Horace Mann and Julia W. Bond family papers
When people think about doing research in an archive, they often think about historians and biographers. Though many of the scholars conducting research in archival collections are in humanities disciplines, archives can be invaluable to scholars in fields such as sociology as well. The Horace Mann and Julia W. Bond family papers, now fully processed and available for research, is one of those collections.
Horace Mann Bond was an African American educator and scholar of the history of black education in America. His dissertation was entitled Social and Economic Influences on the Public School Education of Negroes in Alabama, 1865-1930. He taught at several southern universities, including Fort Valley State College, Fisk University, Dillard University, and Atlanta University; and he was also President of Fort Valley and Lincoln University. In the 1960s, while serving as Dean of the School of Education at Atlanta University, Bond began work on a major research project, “A Study of the Factors Involved in the Identification and Encouragement of Unusual Academic Talent among Underprivileged Populations,” which explored the educational genealogy of African American Ph.D. holders.

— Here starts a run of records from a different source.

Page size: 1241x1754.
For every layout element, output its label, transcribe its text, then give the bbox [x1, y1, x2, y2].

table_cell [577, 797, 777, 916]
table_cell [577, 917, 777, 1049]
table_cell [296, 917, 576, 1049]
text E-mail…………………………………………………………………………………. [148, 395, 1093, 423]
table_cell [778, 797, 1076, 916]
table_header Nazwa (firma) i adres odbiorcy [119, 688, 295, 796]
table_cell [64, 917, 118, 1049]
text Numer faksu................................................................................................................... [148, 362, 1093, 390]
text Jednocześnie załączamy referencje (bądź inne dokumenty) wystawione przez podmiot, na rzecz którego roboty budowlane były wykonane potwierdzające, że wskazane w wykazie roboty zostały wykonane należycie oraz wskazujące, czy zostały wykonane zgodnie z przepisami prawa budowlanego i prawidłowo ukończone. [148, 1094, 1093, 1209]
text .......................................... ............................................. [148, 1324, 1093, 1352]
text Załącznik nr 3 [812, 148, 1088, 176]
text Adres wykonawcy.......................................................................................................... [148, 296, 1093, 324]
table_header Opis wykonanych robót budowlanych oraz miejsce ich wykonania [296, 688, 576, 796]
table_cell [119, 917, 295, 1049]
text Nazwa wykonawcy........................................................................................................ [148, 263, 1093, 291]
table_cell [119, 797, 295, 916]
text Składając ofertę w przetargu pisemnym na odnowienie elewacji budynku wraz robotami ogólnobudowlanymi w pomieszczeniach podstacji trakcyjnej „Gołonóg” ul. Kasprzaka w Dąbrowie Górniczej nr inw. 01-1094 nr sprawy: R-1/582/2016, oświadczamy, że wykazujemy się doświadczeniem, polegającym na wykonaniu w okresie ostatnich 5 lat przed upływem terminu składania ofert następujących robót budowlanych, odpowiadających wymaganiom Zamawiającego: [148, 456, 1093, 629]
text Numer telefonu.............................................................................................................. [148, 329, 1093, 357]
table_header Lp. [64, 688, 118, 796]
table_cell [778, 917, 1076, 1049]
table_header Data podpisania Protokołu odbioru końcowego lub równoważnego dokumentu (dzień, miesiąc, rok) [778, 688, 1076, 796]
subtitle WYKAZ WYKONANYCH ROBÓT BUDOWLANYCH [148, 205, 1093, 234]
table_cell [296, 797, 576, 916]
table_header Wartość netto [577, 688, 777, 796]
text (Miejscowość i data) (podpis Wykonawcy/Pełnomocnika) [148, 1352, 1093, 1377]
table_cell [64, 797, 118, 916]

To gather data, Bond sent questionnaires to scores of black doctorate and other advanced degree holders asking them for demographic and educational details about their families. Respondents included notable figures such as John Hope Franklin, W.E.B. Du Bois, Langston Hughes, and Mabel Hancock Murphy Smythe, and the questionnaires reflect a broad range of family histories, economic backgrounds, and narrative descriptions of the value individual families placed on education. Along with the original questionnaires, the collection also includes numerous charts, tables, and other analytic tools created by Bond during his research. Bond published his findings in 1967, but the raw data remains a rich resource for scholars of education, economics, and statistics, as well as African American history.